Le psychologue Gert Braeken lance un « vaccin » contre le burn-out : « La cause a plus à voir avec les valeurs qu’avec la charge de travail »

« Ma motivation première pour entrer dans mon enclos était le mécontentement. » A la veille de la parution de Le vaccin contre le burn-out Gert Braeken a une tension saine. Pendant des années, l’homme a travaillé comme psychologue et consultant RH pour améliorer le bien-être au travail et en dehors, mais ce n’est que maintenant qu’il partage ses découvertes sous forme de livre. Ce n’est pas un hasard si ses débuts traitent de l’une des maladies professionnelles les plus tristement célèbres. De plus en plus d’employés souffrent d’épuisement professionnel et divers plans gouvernementaux pour inverser la tendance ont donné des résultats pour la plupart décevants.

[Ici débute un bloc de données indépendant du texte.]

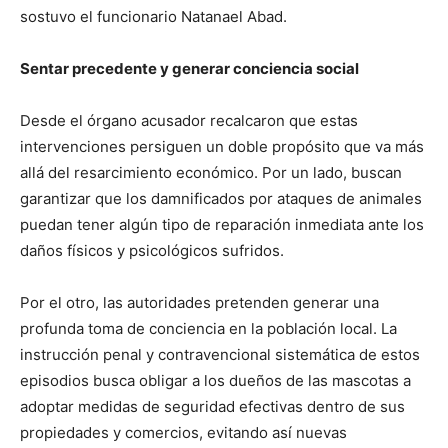
sostuvo el funcionario Natanael Abad.
Sentar precedente y generar conciencia social
Desde el órgano acusador recalcaron que estas
intervenciones persiguen un doble propósito que va más
allá del resarcimiento económico. Por un lado, buscan
garantizar que los damnificados por ataques de animales
puedan tener algún tipo de reparación inmediata ante los
daños físicos y psicológicos sufridos.
Por el otro, las autoridades pretenden generar una
profunda toma de conciencia en la población local. La
instrucción penal y contravencional sistemática de estos
episodios busca obligar a los dueños de las mascotas a
adoptar medidas de seguridad efectivas dentro de sus
propiedades y comercios, evitando así nuevas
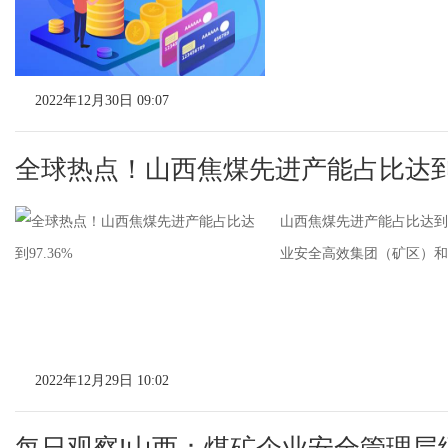
2022年12月30日 09:07
全球热点！山西焦煤先进产能占比达到9
山西焦煤先进产能占比达到97
业安全高效集团（矿区）和
2022年12月29日 10:02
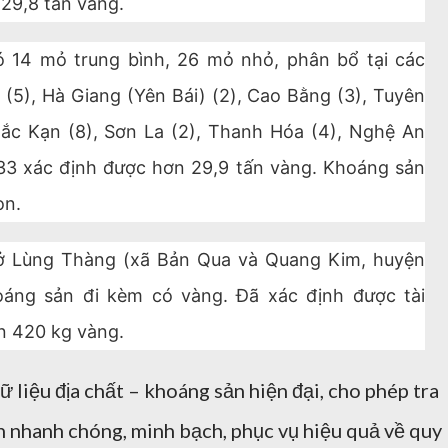
29,8 tấn vàng.
 14 mỏ trung bình, 26 mỏ nhỏ, phân bổ tại các
âu (5), Hà Giang (Yên Bái) (2), Cao Bằng (3), Tuyên
Bắc Kạn (8), Sơn La (2), Thanh Hóa (4), Nghệ An
333 xác định được hơn 29,9 tấn vàng. Khoáng sản
on.
 ở Lùng Thàng (xã Bản Qua và Quang Kim, huyện
hoáng sản đi kèm có vàng. Đã xác định được tài
n 420 kg vàng.
 liệu địa chất – khoáng sản hiện đại, cho phép tra
in nhanh chóng, minh bạch, phục vụ hiệu quả về quy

Dans son livre, Braeken relie donc la littérature scientifique à ses propres expériences pratiques. Le résultat est une recette pour un «vaccin» qui, selon Braeken, peut prévenir jusqu’à 80% de tous les épuisements. « ‘C’est ambitieux, mais avec plus de trente ans d’expérience en la matière, j’ai des idées significatives sur le trouble énergétique que j’aimerais partager’, explique Braeken.

Les bibliothèques ont déjà été écrites sur les burnouts. Qu’apporte votre travail à la littérature existante ?

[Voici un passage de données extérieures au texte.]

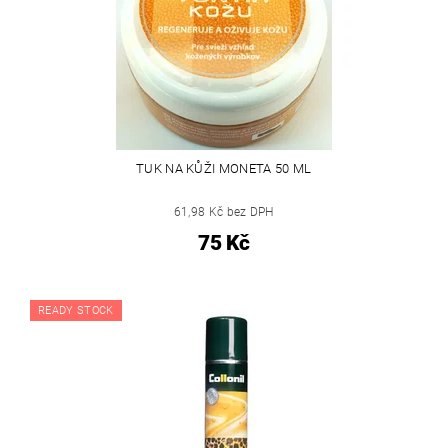
TUK NA KŮŽI MONETA 50 ML
61,98 Kč bez DPH
75 Kč
READY STOCK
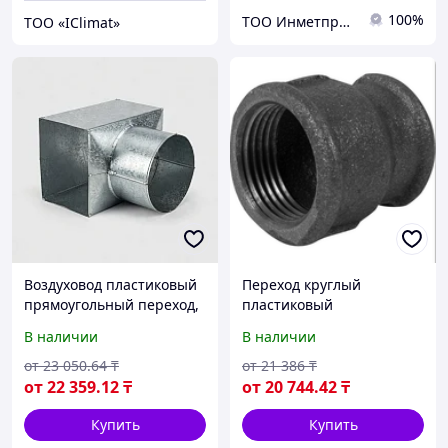
100%
ТОО Инметпром
ТОО «IClimat»
Воздуховод пластиковый
Переход круглый
прямоугольный переход,
пластиковый
Размер 1: 100-1300 мм,
В наличии
В наличии
Размер 2: 80-1250 мм, s=
0,5-1,2 мм
от
23 050
.64
₸
от
21 386
₸
от
22 359
.12
₸
от
20 744
.42
₸
Купить
Купить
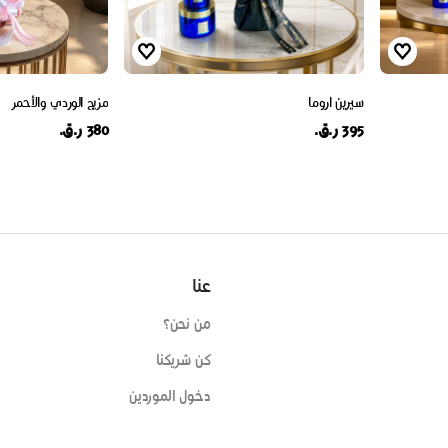
سيرين اروما
مزيج الوردي والأحمر
395 ر.ق.
380 ر.ق.
عنا
من نحن؟
كن شريكنا
دخول الموردين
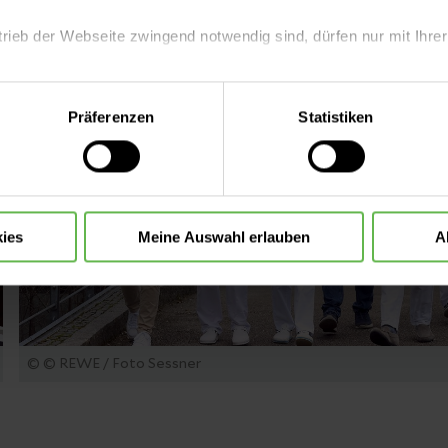
trieb der Webseite zwingend notwendig sind, dürfen nur mit Ihrer
eite mit nur den notwendigen Cookies zu benutzen, eine individue
Präferenzen
Statistiken
 treffen oder durch Auswahl von „Alle Cookies akzeptieren“ in 
ntscheidung können Sie jederzeit ändern oder widerrufen.
ies
Meine Auswahl erlauben
A
© © REWE / Foto Sessner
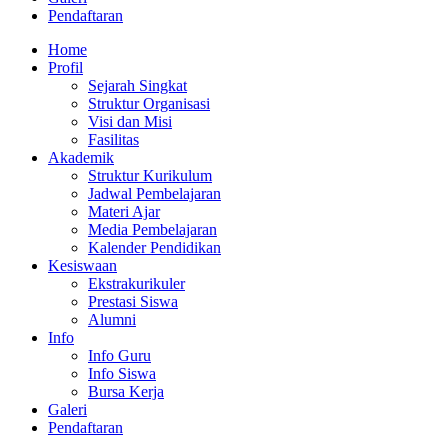
Pendaftaran
Home
Profil
Sejarah Singkat
Struktur Organisasi
Visi dan Misi
Fasilitas
Akademik
Struktur Kurikulum
Jadwal Pembelajaran
Materi Ajar
Media Pembelajaran
Kalender Pendidikan
Kesiswaan
Ekstrakurikuler
Prestasi Siswa
Alumni
Info
Info Guru
Info Siswa
Bursa Kerja
Galeri
Pendaftaran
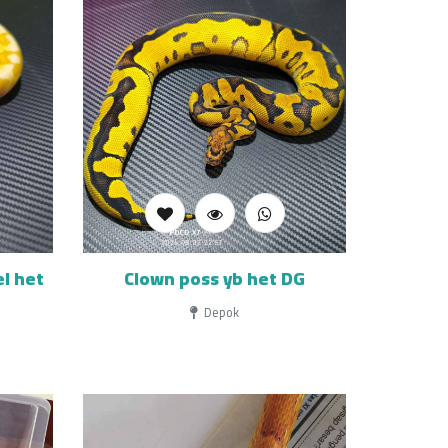
l het
Clown poss yb het DG
Depok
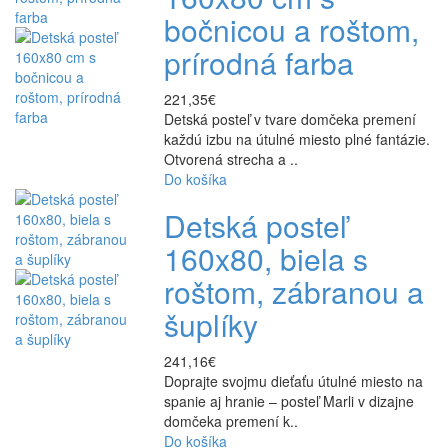
bočnicou a roštom,
prírodná farba
221,35€
Detská posteľ v tvare domčeka premení
každú izbu na útulné miesto plné fantázie.
Otvorená strecha a ..
Do košíka
Detská posteľ
160x80, biela s
roštom, zábranou a
šuplíky
241,16€
Doprajte svojmu dieťaťu útulné miesto na
spanie aj hranie – posteľ Marli v dizajne
domčeka premení k..
Do košíka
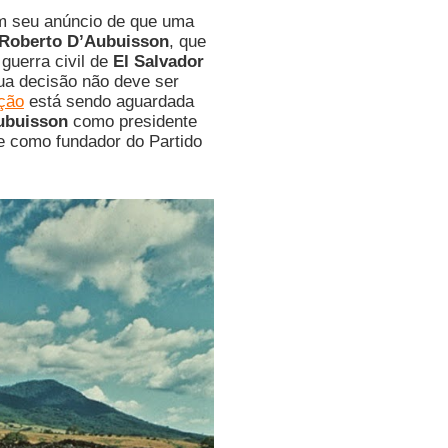
m seu anúncio de que uma
Roberto D’Aubuisson
, que
guerra civil de
El Salvador
ua decisão não deve ser
ação
está sendo aguardada
ubuisson
como presidente
 como fundador do Partido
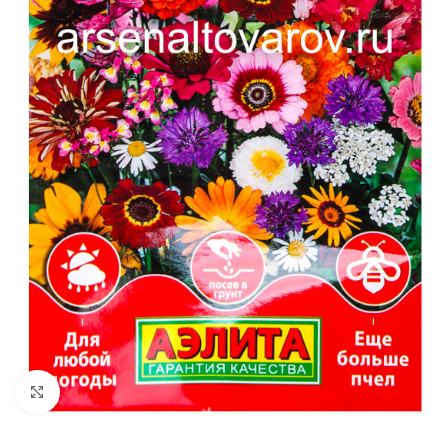
Увеличить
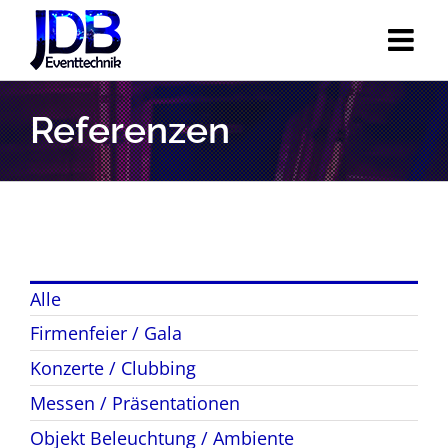
Zum
Inhalt
springen
Referenzen
Alle
Firmenfeier / Gala
Konzerte / Clubbing
Messen / Präsentationen
Objekt Beleuchtung / Ambiente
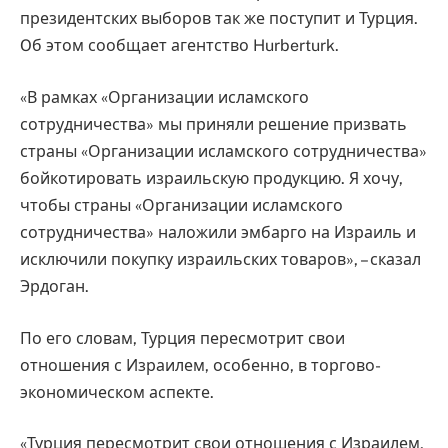
президентских выборов так же поступит и Турция.
Oб этом сообщает агентство Hurberturk.
«В рамках «Организации исламского
сотрудничества» мы приняли решение призвать
страны «Организации исламского сотрудничества»
бойкотировать израильскую продукцию. Я хочу,
чтобы страны «Организации исламского
сотрудничества» наложили эмбарго на Израиль и
исключили покупку израильских товаров», – сказал
Эрдоган.
По его словам, Турция пересмотрит свои
отношения с Израилем, особенно, в торгово-
экономическом аспекте.
«Турция пересмотрит свои отношения с Израилем,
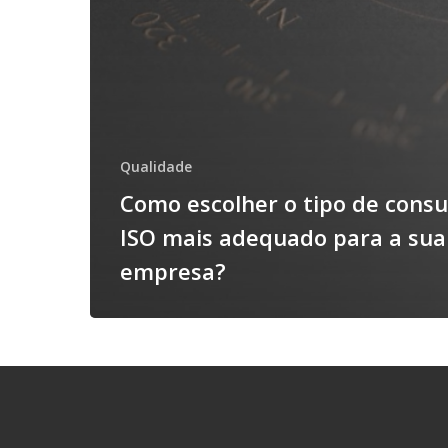
Qualidade
Como escolher o tipo de consu
ISO mais adequado para a sua
empresa?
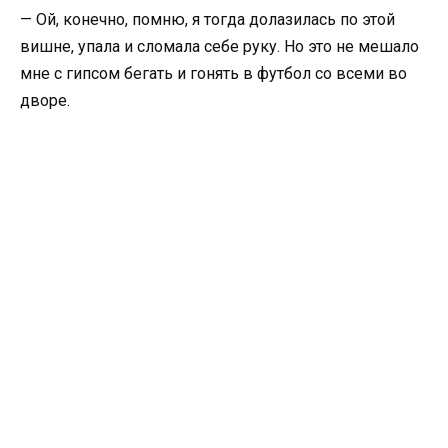
— Ой, конечно, помню, я тогда долазилась по этой
вишне, упала и сломала себе руку. Но это не мешало
мне с гипсом бегать и гонять в футбол со всеми во
дворе.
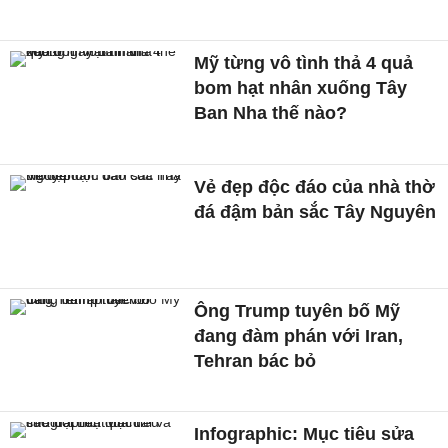
Mỹ từng vô tình thả 4 quả
bom hạt nhân xuống Tây
Ban Nha thế nào?
Vẻ đẹp độc đáo của nhà thờ
đá đậm bản sắc Tây Nguyên
Ông Trump tuyên bố Mỹ
đang đàm phán với Iran,
Tehran bác bỏ
Infographic: Mục tiêu sửa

Braeken : « La plupart des livres sont écrits par des universitaires, des thérapeutes ou des experts par expérience. Avec mon texte je peux ajouter une perspective particulière car je suis au quotidien des personnes en burn-out dans leur environnement de travail. Cela me permet de bien comprendre leur fonctionnement. De plus, j’ai remarqué que j’arrivais toujours à des conclusions différentes de ce que la perspective dominante dans les médias et dans le milieu universitaire suggérait. C’est pourquoi je veux inviter les gens à regarder les burnouts à travers mes lunettes.

À quoi ressemble alors cette perspective dominante ?

« Il est souvent mentionné dans les articles que les gens décrochent lorsque la capacité de charge de leurs tâches dépasse la capacité de charge. De plus, on dit souvent aux salariés en burn-out qu’ils sont trop perfectionnistes ou qu’ils ne ménagent pas suffisamment la frontière entre leur vie professionnelle et leur situation privée. Je conviens que ces facteurs jouent certainement un rôle, mais j’ai encadré plus de 4 000 personnes au cours des dernières décennies. Cette expérience m’a appris qu’il s’agit essentiellement beaucoup plus de la capacité émotionnelle. Toutes les personnes qui vivent un burnout ont en commun que leurs valeurs ne sont pas suffisamment respectées et qu’elles n’ont pas les compétences pour les défendre.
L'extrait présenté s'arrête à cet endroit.